S'il parvient à conclure un accord, Boris Johnson aura encore la lourde tâche de convaincre le Parlement, très divisé sur le Brexit. Les députés avaient rejeté trois fois l'accord négocié par l'ex-Première ministre Theresa May.

Allié des conservateurs, désormais minoritaires à la Chambre des communes face aux partis de l'opposition, le DUP a fait connaître les conditions de son soutien à un éventuel accord. "L'Irlande du Nord doit demeurer entièrement dans une union douanière avec le Royaume-Uni", a prévenu Nigel Dodds, son chef de file à la Chambre, dans le quotidien italien La Repubblica.

Jacob Rees-Mogg, ministre chargé des Relations avec le Parlement et ardent Brexiter, a lui appelé les pro-Brexit à se fier à Boris Johnson, tout en estimant qu'un compromis était inévitable. "Je pense que c'est quelqu'un en qui même les archi-eurosceptiques (...) peuvent avoir confiance", a-t-il dit dimanche sur Sky News.

Jeremy Corbyn, leader du Parti travailliste, principale formation d'opposition, a lui indiqué qu'il attendrait de voir un accord pour se prononcer, appelant les députés à la "prudence", sur la même chaîne de télévision.

Faute d'accord le 19 octobre, une loi adoptée en septembre par le Parlement impose à Boris Johnson de demander un report de trois mois.

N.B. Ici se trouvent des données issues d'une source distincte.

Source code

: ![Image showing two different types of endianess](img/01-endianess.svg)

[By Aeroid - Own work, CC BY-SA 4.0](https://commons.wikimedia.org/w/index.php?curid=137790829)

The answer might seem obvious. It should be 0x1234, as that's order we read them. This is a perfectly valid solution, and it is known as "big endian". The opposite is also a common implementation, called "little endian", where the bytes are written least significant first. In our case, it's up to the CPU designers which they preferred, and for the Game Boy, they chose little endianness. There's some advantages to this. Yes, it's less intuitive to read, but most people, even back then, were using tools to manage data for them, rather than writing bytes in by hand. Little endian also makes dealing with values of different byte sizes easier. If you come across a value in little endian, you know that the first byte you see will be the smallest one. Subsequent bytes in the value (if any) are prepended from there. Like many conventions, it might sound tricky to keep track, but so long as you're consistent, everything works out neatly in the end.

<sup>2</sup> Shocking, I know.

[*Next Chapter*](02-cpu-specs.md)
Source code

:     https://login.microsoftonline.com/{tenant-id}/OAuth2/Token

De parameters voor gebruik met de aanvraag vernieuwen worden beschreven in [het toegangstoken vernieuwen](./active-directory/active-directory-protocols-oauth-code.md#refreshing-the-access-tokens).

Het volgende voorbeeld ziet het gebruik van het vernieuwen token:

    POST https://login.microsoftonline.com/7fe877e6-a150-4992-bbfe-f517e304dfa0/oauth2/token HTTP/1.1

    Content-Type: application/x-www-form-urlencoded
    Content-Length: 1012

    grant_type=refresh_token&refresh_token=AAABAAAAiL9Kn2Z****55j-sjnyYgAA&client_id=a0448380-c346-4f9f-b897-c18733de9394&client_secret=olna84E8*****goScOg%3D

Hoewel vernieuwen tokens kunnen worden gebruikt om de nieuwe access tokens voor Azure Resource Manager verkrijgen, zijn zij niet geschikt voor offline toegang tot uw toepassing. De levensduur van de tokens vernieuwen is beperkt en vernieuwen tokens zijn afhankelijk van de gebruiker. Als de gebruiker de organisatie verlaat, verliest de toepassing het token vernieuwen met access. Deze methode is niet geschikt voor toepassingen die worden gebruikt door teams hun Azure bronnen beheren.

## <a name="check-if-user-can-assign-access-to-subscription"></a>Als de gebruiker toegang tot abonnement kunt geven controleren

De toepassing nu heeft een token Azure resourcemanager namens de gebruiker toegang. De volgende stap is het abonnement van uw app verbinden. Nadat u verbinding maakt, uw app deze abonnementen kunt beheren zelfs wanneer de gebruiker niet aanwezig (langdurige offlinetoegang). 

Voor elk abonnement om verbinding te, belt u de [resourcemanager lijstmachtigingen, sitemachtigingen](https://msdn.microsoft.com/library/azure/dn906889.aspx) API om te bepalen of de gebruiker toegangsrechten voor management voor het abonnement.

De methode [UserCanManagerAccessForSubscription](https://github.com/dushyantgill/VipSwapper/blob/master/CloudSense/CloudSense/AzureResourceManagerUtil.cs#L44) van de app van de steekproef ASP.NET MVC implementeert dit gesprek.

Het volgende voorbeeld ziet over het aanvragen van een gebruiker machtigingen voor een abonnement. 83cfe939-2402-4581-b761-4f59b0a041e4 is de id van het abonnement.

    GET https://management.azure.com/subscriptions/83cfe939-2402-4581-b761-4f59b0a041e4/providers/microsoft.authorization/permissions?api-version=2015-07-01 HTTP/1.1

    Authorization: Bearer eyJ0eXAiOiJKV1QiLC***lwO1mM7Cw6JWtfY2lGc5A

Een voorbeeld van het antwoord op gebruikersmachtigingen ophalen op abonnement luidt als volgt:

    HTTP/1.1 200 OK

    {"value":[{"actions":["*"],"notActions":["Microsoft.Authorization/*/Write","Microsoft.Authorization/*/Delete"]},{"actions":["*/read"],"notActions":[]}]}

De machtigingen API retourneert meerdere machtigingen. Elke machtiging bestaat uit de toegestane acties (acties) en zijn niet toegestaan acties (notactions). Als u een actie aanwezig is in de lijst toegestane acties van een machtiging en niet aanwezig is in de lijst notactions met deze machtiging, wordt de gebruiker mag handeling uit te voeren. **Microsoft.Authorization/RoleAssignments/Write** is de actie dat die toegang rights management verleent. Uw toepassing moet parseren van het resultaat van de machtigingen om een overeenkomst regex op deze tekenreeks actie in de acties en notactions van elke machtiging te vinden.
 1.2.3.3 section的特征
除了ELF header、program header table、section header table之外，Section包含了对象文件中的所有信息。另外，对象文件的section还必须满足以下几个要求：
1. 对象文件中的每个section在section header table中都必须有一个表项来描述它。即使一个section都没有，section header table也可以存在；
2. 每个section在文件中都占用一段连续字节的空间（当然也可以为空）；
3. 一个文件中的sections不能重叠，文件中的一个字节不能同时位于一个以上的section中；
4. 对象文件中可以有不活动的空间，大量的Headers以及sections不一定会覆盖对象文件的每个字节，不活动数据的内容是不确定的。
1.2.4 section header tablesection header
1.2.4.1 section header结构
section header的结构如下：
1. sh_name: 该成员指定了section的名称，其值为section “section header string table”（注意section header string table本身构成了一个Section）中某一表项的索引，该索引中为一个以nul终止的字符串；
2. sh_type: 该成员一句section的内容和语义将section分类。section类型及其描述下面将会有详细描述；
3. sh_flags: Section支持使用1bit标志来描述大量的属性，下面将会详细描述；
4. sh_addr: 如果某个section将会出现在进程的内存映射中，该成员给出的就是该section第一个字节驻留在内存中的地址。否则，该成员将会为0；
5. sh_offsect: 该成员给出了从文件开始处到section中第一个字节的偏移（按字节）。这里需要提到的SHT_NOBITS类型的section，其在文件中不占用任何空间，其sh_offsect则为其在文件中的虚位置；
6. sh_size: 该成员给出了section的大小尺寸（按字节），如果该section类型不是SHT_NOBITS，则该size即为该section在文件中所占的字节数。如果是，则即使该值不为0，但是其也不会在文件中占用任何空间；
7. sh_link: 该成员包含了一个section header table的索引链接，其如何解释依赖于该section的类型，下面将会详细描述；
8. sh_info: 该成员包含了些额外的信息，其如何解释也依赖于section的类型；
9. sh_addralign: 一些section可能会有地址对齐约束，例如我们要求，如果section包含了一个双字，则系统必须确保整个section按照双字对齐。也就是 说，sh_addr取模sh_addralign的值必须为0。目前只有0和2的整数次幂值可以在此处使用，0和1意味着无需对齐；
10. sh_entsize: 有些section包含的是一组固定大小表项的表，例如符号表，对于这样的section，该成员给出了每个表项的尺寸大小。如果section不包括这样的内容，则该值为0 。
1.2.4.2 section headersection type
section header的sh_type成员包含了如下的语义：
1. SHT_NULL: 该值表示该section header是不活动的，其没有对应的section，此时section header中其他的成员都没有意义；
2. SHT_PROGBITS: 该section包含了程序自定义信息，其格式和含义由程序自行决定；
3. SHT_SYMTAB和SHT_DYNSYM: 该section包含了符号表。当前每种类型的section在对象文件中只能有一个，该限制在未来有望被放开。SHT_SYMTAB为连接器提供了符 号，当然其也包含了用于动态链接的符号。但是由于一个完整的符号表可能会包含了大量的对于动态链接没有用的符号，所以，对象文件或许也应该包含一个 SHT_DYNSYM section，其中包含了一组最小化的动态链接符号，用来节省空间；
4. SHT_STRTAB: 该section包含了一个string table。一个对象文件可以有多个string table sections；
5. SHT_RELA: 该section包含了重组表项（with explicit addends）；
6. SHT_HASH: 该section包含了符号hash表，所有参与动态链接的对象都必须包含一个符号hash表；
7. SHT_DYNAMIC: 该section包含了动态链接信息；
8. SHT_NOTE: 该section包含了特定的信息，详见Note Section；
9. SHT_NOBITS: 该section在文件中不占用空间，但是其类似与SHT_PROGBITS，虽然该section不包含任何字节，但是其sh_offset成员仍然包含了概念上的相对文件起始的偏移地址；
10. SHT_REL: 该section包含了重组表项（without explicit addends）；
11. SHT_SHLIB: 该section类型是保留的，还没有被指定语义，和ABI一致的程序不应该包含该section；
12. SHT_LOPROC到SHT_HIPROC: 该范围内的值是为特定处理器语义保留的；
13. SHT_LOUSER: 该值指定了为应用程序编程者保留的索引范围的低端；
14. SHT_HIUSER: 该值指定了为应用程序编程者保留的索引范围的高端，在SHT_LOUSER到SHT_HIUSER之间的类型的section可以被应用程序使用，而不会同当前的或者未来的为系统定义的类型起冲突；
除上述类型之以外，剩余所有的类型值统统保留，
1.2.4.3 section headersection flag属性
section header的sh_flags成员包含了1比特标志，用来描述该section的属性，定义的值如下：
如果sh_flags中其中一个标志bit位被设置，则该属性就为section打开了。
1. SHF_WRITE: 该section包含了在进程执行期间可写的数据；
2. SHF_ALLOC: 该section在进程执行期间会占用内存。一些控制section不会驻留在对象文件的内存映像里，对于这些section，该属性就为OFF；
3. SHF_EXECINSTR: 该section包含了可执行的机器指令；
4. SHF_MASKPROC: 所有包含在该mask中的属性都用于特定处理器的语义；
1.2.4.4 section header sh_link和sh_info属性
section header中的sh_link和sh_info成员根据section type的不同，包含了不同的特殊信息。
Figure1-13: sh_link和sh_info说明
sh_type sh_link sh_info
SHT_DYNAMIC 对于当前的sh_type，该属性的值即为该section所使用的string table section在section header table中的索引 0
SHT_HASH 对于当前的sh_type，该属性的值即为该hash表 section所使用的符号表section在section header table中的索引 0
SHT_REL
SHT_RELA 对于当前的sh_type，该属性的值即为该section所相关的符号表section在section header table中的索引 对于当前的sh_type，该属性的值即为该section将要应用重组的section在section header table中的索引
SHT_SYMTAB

Un texte qualifié de "loi de capitulation" par le dirigeant britannique, qui veut réaliser le Brexit "coûte que coûte" le 31 octobre.

Cette demande de report devra être approuvée à l'unanimité des autres Etats membres.

Les députés devraient siéger lors d'une séance extraordinaire du Parlement le 19 octobre, qui s'annonce décisive pour le Brexit, pour la première fois un samedi depuis la guerre des Malouines en 1982.

La profondeur de la crise politique engendrée par le Brexit est telle au Royaume-Uni que des élections anticipées semblent inévitables dans les prochains mois.

En mode pré-campagne, le gouvernement présentera lundi son programme de politique nationale lors du discours de la reine Elizabeth II devant le Parlement qui fait sa rentrée, après une brève suspension, comme il est de coutume.